# Do this
Reproduce the lines from the one with "pose: elev=199.5 azim=360.0" through the end of the items, swapping every "pose" for "view" and leaving everything else unchanged.

— begin Data for this exercise —

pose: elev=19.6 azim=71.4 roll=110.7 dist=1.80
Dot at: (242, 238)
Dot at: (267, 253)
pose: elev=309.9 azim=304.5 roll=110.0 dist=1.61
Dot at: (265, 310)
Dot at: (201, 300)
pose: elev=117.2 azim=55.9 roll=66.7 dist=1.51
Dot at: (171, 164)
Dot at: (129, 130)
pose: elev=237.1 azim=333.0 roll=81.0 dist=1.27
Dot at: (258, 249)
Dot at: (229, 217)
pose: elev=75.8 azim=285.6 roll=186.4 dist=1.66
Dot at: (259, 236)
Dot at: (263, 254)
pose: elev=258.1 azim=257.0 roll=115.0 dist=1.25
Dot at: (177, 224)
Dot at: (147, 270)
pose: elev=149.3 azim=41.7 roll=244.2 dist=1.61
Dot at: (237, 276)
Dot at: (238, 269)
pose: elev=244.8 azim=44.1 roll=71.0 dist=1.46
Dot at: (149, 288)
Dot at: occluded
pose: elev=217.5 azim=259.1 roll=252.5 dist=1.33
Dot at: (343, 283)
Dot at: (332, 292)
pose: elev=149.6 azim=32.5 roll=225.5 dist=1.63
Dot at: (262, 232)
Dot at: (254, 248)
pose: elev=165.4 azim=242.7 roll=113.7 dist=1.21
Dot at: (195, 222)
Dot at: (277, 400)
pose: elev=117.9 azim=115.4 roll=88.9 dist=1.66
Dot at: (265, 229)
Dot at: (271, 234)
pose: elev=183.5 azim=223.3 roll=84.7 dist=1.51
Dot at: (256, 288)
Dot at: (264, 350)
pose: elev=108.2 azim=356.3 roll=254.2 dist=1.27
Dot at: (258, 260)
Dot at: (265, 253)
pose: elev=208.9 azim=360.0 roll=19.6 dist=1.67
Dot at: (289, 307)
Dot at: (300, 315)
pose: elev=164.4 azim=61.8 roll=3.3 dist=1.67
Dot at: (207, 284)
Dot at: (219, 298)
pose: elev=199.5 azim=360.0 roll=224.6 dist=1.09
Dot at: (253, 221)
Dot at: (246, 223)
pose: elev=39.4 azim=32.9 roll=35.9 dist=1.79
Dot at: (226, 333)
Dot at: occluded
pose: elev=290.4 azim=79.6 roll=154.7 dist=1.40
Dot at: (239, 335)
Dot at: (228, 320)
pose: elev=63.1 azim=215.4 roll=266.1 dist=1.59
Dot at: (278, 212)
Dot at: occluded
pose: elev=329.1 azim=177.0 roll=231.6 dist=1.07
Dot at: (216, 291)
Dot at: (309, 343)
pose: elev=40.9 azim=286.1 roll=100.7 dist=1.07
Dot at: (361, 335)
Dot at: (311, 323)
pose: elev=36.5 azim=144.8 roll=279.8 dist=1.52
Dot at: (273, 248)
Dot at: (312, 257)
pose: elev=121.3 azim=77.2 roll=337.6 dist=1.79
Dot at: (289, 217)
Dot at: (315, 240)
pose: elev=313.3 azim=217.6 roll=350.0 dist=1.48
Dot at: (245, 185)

— end Data for this exercise —

# Answer
view: elev=199.5 azim=360.0 roll=224.6 dist=1.09
Dot at: (253, 221)
Dot at: (246, 223)
view: elev=39.4 azim=32.9 roll=35.9 dist=1.79
Dot at: (226, 333)
Dot at: occluded
view: elev=290.4 azim=79.6 roll=154.7 dist=1.40
Dot at: (239, 335)
Dot at: (228, 320)
view: elev=63.1 azim=215.4 roll=266.1 dist=1.59
Dot at: (278, 212)
Dot at: occluded
view: elev=329.1 azim=177.0 roll=231.6 dist=1.07
Dot at: (216, 291)
Dot at: (309, 343)
view: elev=40.9 azim=286.1 roll=100.7 dist=1.07
Dot at: (361, 335)
Dot at: (311, 323)
view: elev=36.5 azim=144.8 roll=279.8 dist=1.52
Dot at: (273, 248)
Dot at: (312, 257)
view: elev=121.3 azim=77.2 roll=337.6 dist=1.79
Dot at: (289, 217)
Dot at: (315, 240)
view: elev=313.3 azim=217.6 roll=350.0 dist=1.48
Dot at: (245, 185)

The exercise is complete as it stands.